Below is a block of entries; repeat exactly the lines starting at the line that contains "ぶらでの参加もOKです！" and ending at the line that contains "fuga de capitales", both included.

> Extracted material
^^^^

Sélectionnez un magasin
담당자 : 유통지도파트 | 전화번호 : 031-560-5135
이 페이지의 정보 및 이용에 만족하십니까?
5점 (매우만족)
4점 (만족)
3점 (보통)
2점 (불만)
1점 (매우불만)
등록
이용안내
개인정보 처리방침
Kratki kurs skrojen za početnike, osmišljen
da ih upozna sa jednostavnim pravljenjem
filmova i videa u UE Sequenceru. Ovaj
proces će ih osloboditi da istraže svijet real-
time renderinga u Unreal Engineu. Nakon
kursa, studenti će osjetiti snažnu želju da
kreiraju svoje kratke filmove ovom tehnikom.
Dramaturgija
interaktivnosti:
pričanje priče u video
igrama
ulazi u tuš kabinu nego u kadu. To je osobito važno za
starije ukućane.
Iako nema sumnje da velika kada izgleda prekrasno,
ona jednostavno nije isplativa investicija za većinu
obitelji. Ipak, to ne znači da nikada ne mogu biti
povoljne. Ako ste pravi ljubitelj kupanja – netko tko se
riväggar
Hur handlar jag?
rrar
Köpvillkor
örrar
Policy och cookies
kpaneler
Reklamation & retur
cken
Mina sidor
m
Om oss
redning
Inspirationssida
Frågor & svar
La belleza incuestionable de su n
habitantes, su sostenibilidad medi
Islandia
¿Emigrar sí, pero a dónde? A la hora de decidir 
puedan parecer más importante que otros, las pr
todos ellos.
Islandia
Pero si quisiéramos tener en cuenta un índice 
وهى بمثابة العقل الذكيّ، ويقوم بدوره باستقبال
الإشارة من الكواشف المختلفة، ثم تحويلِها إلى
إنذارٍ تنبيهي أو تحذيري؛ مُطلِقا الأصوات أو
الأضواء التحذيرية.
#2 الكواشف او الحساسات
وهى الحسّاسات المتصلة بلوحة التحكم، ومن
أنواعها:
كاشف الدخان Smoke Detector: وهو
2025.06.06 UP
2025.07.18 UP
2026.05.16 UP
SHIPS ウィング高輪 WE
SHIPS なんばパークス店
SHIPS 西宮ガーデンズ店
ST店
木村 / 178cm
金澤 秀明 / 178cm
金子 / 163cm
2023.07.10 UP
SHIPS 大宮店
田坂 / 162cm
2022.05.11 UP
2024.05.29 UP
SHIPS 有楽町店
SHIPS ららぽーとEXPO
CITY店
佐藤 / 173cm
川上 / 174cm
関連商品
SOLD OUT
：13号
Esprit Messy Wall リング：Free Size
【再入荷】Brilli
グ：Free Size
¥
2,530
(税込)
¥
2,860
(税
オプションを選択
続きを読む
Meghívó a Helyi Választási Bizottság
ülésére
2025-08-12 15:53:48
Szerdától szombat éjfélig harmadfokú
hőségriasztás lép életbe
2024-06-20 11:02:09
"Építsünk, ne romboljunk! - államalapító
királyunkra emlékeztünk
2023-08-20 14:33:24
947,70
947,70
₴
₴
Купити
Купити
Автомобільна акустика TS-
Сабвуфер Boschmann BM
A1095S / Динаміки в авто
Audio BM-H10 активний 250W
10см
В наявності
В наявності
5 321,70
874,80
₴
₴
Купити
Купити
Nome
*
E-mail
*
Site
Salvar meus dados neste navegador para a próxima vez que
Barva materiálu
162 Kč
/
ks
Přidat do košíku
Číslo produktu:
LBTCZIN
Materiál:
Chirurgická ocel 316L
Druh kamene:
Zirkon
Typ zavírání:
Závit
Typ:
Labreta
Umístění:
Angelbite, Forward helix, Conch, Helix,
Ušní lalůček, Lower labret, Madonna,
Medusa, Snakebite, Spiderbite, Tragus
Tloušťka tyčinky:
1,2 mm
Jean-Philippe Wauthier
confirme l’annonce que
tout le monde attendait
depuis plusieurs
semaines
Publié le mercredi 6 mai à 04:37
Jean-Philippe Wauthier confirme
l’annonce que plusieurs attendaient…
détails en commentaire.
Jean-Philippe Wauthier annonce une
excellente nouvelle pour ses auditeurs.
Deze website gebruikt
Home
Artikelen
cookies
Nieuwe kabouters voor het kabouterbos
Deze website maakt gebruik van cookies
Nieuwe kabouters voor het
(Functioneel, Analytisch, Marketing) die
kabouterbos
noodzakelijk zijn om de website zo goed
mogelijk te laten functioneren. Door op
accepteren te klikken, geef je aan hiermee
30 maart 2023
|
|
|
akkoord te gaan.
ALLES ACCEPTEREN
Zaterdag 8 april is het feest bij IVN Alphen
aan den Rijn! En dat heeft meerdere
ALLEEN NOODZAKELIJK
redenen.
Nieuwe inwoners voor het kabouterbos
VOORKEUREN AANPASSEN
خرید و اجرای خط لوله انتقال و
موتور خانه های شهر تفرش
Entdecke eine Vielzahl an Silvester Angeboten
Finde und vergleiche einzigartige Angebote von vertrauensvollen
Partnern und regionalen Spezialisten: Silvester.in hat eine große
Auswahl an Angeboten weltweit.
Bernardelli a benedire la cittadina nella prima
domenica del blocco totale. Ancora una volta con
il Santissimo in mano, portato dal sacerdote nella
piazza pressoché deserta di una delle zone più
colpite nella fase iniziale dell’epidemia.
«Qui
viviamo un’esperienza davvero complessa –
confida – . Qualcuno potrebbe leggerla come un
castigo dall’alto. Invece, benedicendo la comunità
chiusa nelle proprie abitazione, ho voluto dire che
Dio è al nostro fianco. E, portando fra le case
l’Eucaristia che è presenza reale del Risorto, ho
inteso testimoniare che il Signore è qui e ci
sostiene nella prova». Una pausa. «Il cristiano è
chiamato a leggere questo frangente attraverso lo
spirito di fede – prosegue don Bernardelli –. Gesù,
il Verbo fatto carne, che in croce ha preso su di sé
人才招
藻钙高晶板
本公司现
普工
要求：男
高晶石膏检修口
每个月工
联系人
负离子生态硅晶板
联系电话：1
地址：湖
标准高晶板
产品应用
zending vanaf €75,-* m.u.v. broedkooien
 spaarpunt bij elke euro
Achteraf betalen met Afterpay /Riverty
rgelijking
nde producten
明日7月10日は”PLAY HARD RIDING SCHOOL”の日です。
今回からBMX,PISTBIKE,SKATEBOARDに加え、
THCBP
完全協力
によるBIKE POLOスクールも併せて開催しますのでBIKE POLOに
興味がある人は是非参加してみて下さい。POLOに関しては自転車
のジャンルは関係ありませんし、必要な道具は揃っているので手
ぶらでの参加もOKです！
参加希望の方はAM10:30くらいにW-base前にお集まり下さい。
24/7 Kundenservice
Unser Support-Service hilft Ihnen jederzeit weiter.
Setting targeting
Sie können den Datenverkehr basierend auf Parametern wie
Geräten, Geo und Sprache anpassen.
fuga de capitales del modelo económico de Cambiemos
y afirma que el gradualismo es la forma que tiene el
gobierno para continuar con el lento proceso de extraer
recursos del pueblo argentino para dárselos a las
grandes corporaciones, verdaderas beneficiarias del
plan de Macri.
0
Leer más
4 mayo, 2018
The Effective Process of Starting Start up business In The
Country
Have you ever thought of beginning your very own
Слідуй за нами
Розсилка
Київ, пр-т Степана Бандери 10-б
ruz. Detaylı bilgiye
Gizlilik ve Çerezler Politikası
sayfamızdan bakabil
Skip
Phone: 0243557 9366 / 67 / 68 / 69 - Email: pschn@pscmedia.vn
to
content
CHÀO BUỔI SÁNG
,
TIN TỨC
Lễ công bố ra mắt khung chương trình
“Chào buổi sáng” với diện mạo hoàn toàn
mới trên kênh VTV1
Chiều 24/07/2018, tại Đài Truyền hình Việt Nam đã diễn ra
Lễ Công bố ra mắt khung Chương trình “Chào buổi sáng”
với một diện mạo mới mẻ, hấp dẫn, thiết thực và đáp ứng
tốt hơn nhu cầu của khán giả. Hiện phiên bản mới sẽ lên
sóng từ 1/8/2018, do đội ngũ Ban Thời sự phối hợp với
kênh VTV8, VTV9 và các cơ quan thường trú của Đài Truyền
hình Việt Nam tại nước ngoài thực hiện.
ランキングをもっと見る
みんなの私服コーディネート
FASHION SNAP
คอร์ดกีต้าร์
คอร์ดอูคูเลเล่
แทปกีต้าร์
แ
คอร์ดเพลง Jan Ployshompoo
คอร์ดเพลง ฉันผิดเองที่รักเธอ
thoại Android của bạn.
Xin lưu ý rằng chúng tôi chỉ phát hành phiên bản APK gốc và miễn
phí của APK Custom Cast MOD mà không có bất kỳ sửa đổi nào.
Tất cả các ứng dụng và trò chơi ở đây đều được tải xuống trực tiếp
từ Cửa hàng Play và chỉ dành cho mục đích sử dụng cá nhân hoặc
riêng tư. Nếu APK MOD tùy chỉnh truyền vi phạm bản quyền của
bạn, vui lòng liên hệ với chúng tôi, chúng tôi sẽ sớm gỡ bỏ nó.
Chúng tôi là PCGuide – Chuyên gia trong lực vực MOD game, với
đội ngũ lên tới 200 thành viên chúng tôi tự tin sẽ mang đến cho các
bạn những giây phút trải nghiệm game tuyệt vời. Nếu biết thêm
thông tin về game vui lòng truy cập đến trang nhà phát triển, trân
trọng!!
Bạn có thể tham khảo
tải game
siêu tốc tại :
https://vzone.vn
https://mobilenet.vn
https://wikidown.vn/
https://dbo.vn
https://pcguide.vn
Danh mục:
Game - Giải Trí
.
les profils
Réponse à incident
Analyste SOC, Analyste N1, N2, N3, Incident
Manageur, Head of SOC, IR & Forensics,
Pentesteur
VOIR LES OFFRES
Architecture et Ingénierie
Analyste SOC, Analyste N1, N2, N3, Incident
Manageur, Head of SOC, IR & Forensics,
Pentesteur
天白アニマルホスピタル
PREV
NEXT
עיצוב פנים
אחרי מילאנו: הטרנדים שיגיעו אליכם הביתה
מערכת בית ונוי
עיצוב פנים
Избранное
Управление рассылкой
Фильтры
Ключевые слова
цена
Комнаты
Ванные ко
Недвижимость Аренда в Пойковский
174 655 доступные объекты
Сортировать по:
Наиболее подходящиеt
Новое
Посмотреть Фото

^^^^

> Result below
ぶらでの参加もOKです！
参加希望の方はAM10:30くらいにW-base前にお集まり下さい。
24/7 Kundenservice
Unser Support-Service hilft Ihnen jederzeit weiter.
Setting targeting
Sie können den Datenverkehr basierend auf Parametern wie
Geräten, Geo und Sprache anpassen.
fuga de capitales del modelo económico de Cambiemos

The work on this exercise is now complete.